Afterthoughts: That Guy

Biking, I love you, but you’re bringing me down.
Illustration: Matthew Kawika Ortiz
 

Did you hear the news? The City and County of Honolulu recently announced that it will install a bike lane on South King Street. Not just a skinny little row of paint stripes, either—by the end of 2014, the plan is to convert the entire mauka-most lane of the street into a 2.5-mile, two-way bike lane, all the way from Alapa‘i Street to University Avenue.

I’m so excited. So. Excited! This new lane might mean I no longer have to be That Guy.

You know That Guy. He’s the one pedaling along in the middle of the lane, bike light flashing, often with a mini traffic jam of cars trailing behind him. Don’t you hate That Guy?

I know you do, because I commute on my bike along King Street every weekday, and, while I love cycling, in Honolulu, it can be an … adversarial experience.

Mornings aren’t too bad—I think people are still too sleepy to get worked up, but after work, when everyone’s stressed and eager to get home? I can’t begin to count how many times a driver in a big truck (It’s always a big truck, somehow. Or a BMW.) has revved his engine repeatedly behind me, before swerving crazily around me. Or pulled up alongside me with the window down to yell at me. Or just buzzed past me at 40 miles an hour, inches from my handlebars.

All of these drivers telling me, in their own special fashion, that I’m in their way, that I don’t belong.

But I keep being That Guy, commute after commute, not only because I do belong, legally, and I’m stubborn, but because it’s the safest way of biking in the city, short of terrorizing pedestrians on the sidewalk.

See, it’s easy to forget when you’re inside one, but automobiles are heavy, scary machines that pack a lot of inertia. And when one whips past your unarmored body, inches away, it makes you feel extremely vulnerable. It doesn’t help that my imagination at this point is vividly stocked with previous run-ins with cars: I’ve been knocked to the ground by a driver who “didn’t see me.” And I’ve seen a friend of mine sideswiped off her bike and into the emergency room by an angry guy in, yes, a huge pickup truck.

Therefore, I ride defensively. I’ve found that riding close to the curb invites cars to squeeze in next to me, often too close and too fast for safety. The only way to get an acceptable buffer zone is to take the lane, and force cars to switch to the next one over.

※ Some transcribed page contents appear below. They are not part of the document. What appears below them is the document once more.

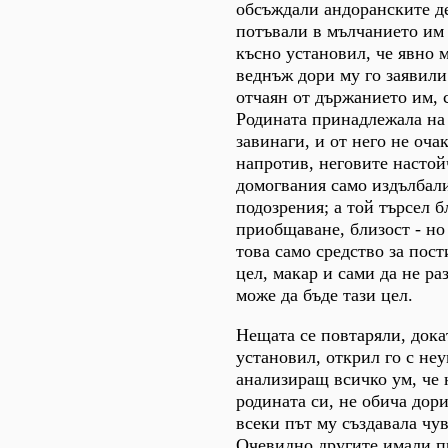
обсъждали андоранските д
потъвали в мълчанието им 
късно установил, че явно м
веднъж дори му го заявили 
отчаян от държанието им, 
Родината принадлежала на
завинаги, и от него не оча
напротив, неговите насто
домогвания само издълбали
подозрения; а той търсел б
приобщаване, близост - но
това само средство за пост
цел, макар и сами да не ра
може да бъде тази цел.
Нещата се повтаряли, дока
установил, открил го с не
анализиращ всичко ум, че 
родината си, не обича дори
всеки път му създавала чув
Очевидно другите имали п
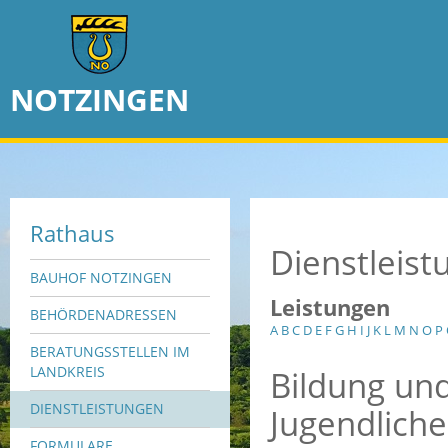
NOTZINGEN
Rathaus
Dienstleis
BAUHOF NOTZINGEN
Leistungen
BEHÖRDENADRESSEN
A
B
C
D
E
F
G
H
I
J
K
L
M
N
O
P
BERATUNGSSTELLEN IM
Bildung und
LANDKREIS
DIENSTLEISTUNGEN
Jugendlich
FORMULARE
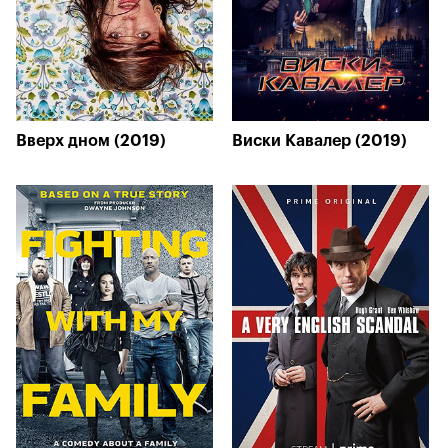
Вверх дном (2019)
Виски Кавалер (2019)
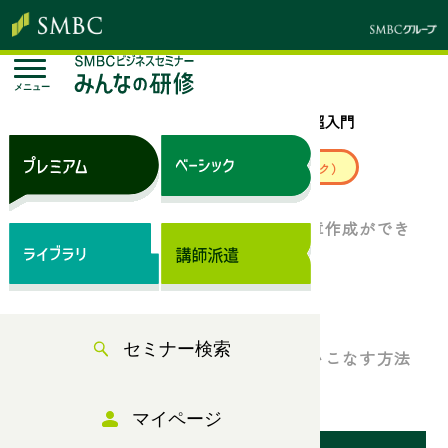
メニュー
トップページ
セミナー検索
Word 超入門
来場セミナー
ベーシック（サブスク）
Wordの基本機能を使って、綺麗な文章作成ができ
ていますか？
Word 超入門
セミナー検索
Wordの基本的な使い方や効率よく使いこなす方法
を解説します！
マイページ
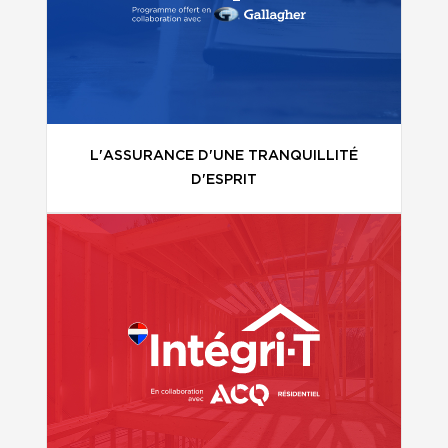
L'ASSURANCE D'UNE TRANQUILLITÉ
D'ESPRIT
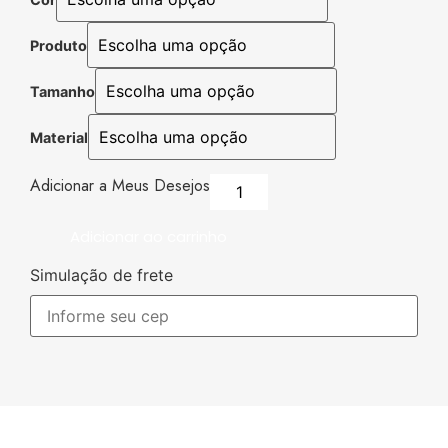
Produto
Tamanho
Material
Adicionar a Meus Desejos
Adicionar ao carrinho
Simulação de frete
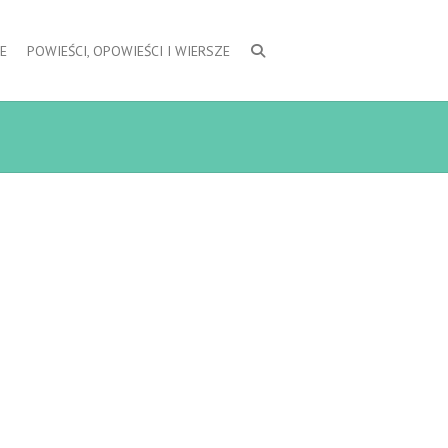
E
POWIEŚCI, OPOWIEŚCI I WIERSZE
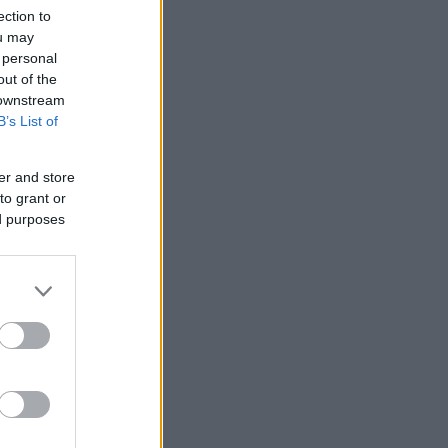
ection to
ou may
 personal
out of the
 downstream
B’s List of
er and store
to grant or
ed purposes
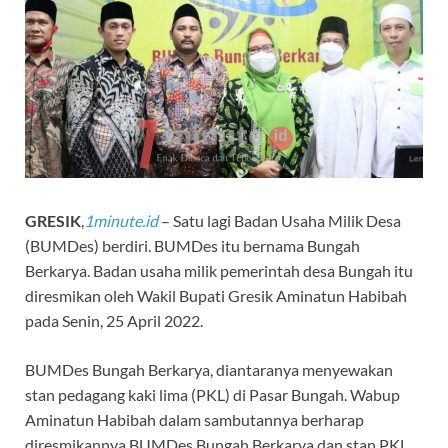
GRESIK
,
1minute.id
– Satu lagi Badan Usaha Milik Desa
(BUMDes) berdiri. BUMDes itu bernama Bungah
Berkarya. Badan usaha milik pemerintah desa Bungah itu
diresmikan oleh Wakil Bupati Gresik Aminatun Habibah
pada Senin, 25 April 2022.
BUMDes Bungah Berkarya, diantaranya menyewakan
stan pedagang kaki lima (PKL) di Pasar Bungah. Wabup
Aminatun Habibah dalam sambutannya berharap
diresmikannya BUMDes Bungah Berkarya dan stan PKL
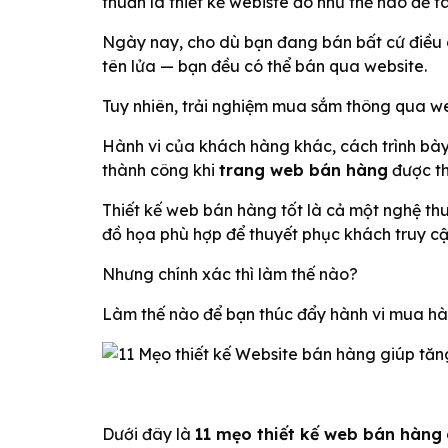
thuần là thiết kế webiste đó như thế nào để 
Ngày nay, cho dù bạn đang bán bất cứ điều 
tên lửa — bạn đều có thể bán qua website.
Tuy nhiên, trải nghiệm mua sắm thông qua we
Hành vi của khách hàng khác, cách trình bà
thành công khi
trang web bán hàng
được thi
Thiết kế web bán hàng tốt là cả một nghệ th
đồ họa phù hợp để thuyết phục khách truy c
Nhưng chính xác thì làm thế nào?
Làm thế nào để bạn thúc đẩy hành vi mua hà
Dưới đây là
11 mẹo thiết kế web bán hàng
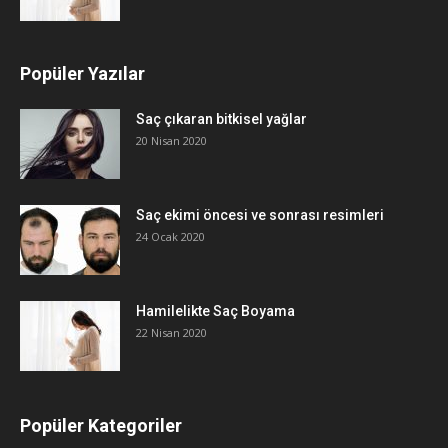
Popüler Yazılar
Saç çıkaran bitkisel yağlar
20 Nisan 2020
Saç ekimi öncesi ve sonrası resimleri
24 Ocak 2020
Hamilelikte Saç Boyama
22 Nisan 2020
Popüler Kategoriler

The Hawai‘i Revised Statutes back me up on this: The relevant statute permits riding farther out in the lane, “when reasonably necessary to avoid conditions (including but not limited to fixed or moving objects, vehicles, bicycles, pedestrians, animals, surface hazards, or substandard width lanes) that make it unsafe to continue along the right-hand curb, on the edge of the roadway, or on the shoulder off of the roadway. For purposes of this section, a ‘substandard width lane’ is a lane that is too narrow for a bicycle and a vehicle to travel safely side-by-side within the lane.”

The fact that it’s legal doesn’t make it popular with drivers, of course. And I do understand the frustration of being stuck behind That Guy. Now that I own a car (after a decade of two-wheel-only transportation), I’ve found myself more than once grumbling when stuck behind a dawdling bicyclist. Gah, so slow … move, bikey! My empathy and aloha spirit are all too quick to disappear when I’m behind the wheel and running late.

Which is why I’m so stoked at the prospect of a dedicated bike thoroughfare. Maybe it’s like Robert Frost said, good fences make good neighbors, and the only way bikes and automobiles and pedestrians are ever going to get along is if they each have their own space on the road. If even I can’t empathize with cyclists, maybe human nature is just not set up to share, at least not in rush-hour traffic.

So thanks, City and County of Honolulu, and everyone who has been a part of making this new bike lane a reality. You’re about to make me a more likable person.